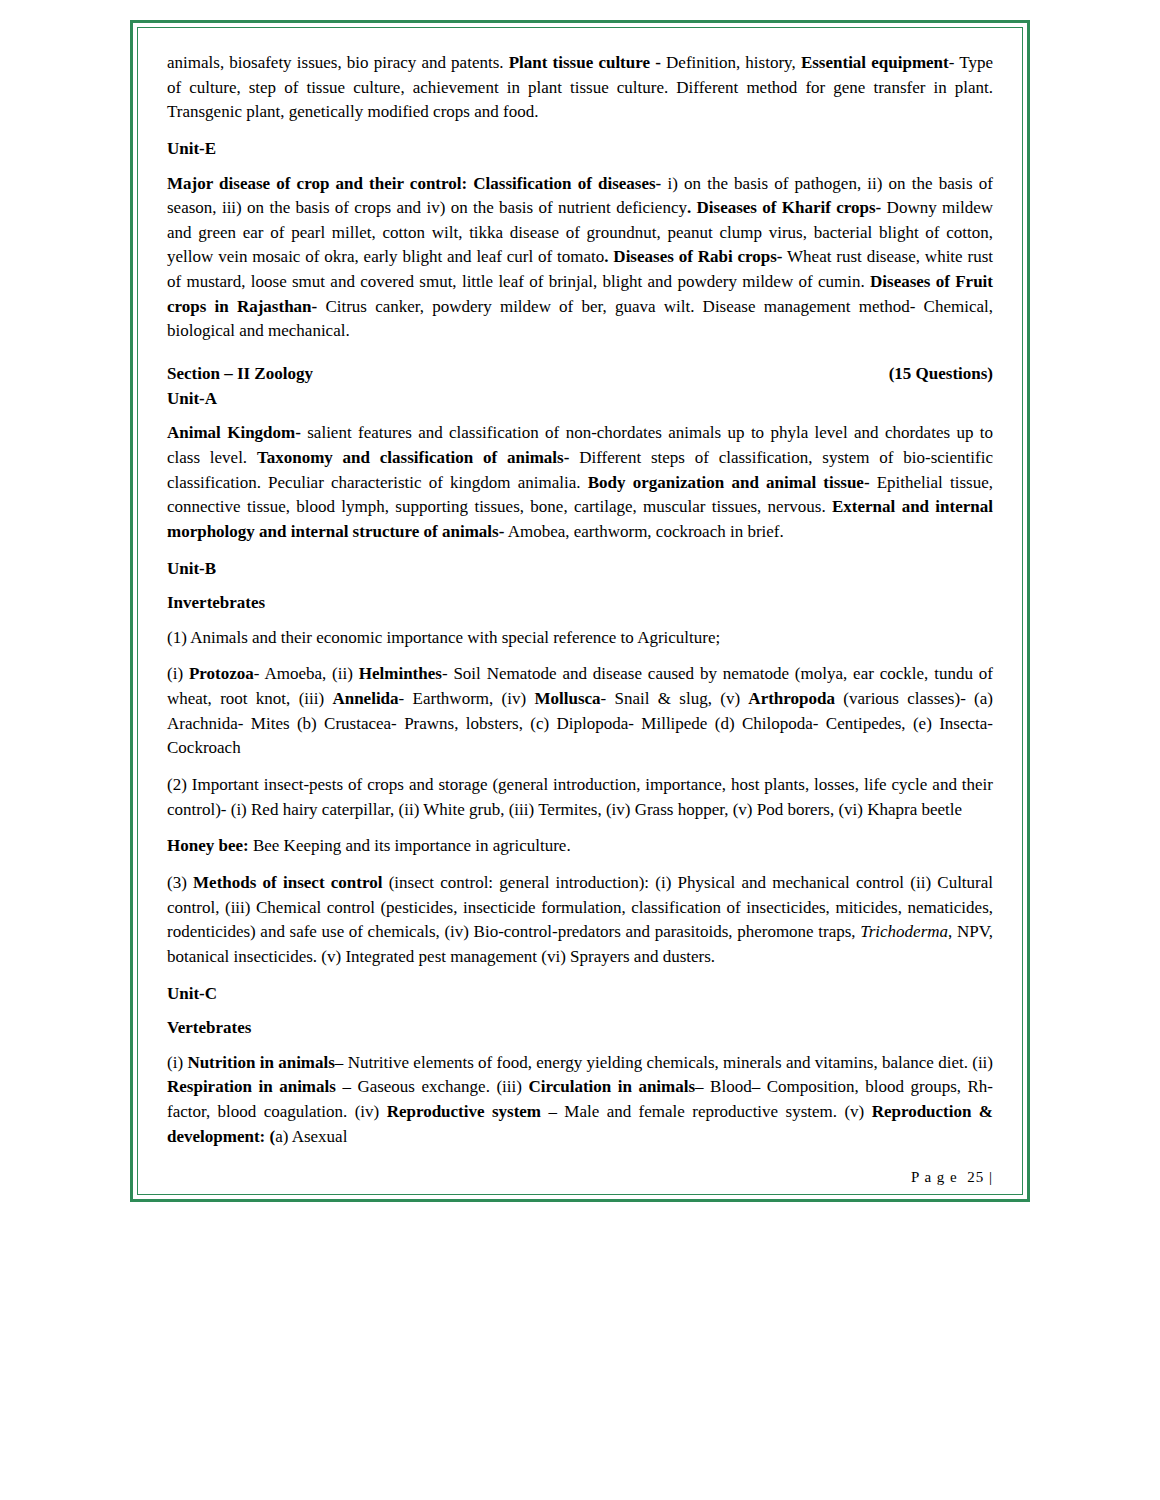animals, biosafety issues, bio piracy and patents. Plant tissue culture - Definition, history, Essential equipment- Type of culture, step of tissue culture, achievement in plant tissue culture. Different method for gene transfer in plant. Transgenic plant, genetically modified crops and food.
Unit-E
Major disease of crop and their control: Classification of diseases- i) on the basis of pathogen, ii) on the basis of season, iii) on the basis of crops and iv) on the basis of nutrient deficiency. Diseases of Kharif crops- Downy mildew and green ear of pearl millet, cotton wilt, tikka disease of groundnut, peanut clump virus, bacterial blight of cotton, yellow vein mosaic of okra, early blight and leaf curl of tomato. Diseases of Rabi crops- Wheat rust disease, white rust of mustard, loose smut and covered smut, little leaf of brinjal, blight and powdery mildew of cumin. Diseases of Fruit crops in Rajasthan- Citrus canker, powdery mildew of ber, guava wilt. Disease management method- Chemical, biological and mechanical.
Section – II Zoology (15 Questions)
Unit-A
Animal Kingdom- salient features and classification of non-chordates animals up to phyla level and chordates up to class level. Taxonomy and classification of animals- Different steps of classification, system of bio-scientific classification. Peculiar characteristic of kingdom animalia. Body organization and animal tissue- Epithelial tissue, connective tissue, blood lymph, supporting tissues, bone, cartilage, muscular tissues, nervous. External and internal morphology and internal structure of animals- Amobea, earthworm, cockroach in brief.
Unit-B
Invertebrates
(1) Animals and their economic importance with special reference to Agriculture;
(i) Protozoa- Amoeba, (ii) Helminthes- Soil Nematode and disease caused by nematode (molya, ear cockle, tundu of wheat, root knot, (iii) Annelida- Earthworm, (iv) Mollusca- Snail & slug, (v) Arthropoda (various classes)- (a) Arachnida- Mites (b) Crustacea- Prawns, lobsters, (c) Diplopoda- Millipede (d) Chilopoda- Centipedes, (e) Insecta- Cockroach
(2) Important insect-pests of crops and storage (general introduction, importance, host plants, losses, life cycle and their control)- (i) Red hairy caterpillar, (ii) White grub, (iii) Termites, (iv) Grass hopper, (v) Pod borers, (vi) Khapra beetle
Honey bee: Bee Keeping and its importance in agriculture.
(3) Methods of insect control (insect control: general introduction): (i) Physical and mechanical control (ii) Cultural control, (iii) Chemical control (pesticides, insecticide formulation, classification of insecticides, miticides, nematicides, rodenticides) and safe use of chemicals, (iv) Bio-control-predators and parasitoids, pheromone traps, Trichoderma, NPV, botanical insecticides. (v) Integrated pest management (vi) Sprayers and dusters.
Unit-C
Vertebrates
(i) Nutrition in animals– Nutritive elements of food, energy yielding chemicals, minerals and vitamins, balance diet. (ii) Respiration in animals – Gaseous exchange. (iii) Circulation in animals– Blood– Composition, blood groups, Rh-factor, blood coagulation. (iv) Reproductive system – Male and female reproductive system. (v) Reproduction & development: (a) Asexual
P a g e 25 |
++++++++
▶ **What you will do**
The lines to return are those in the entries above that include "importance".

▶ **Solution to the problem**
(1) Animals and their economic importance with special reference to Agriculture;
(2) Important insect-pests of crops and storage (general introduction, importance, host plants, losses, life cycle and their control)- (i) Red hairy caterpillar, (ii) White grub, (iii) Termites, (iv) Grass hopper, (v) Pod borers, (vi) Khapra beetle
Honey bee: Bee Keeping and its importance in agriculture.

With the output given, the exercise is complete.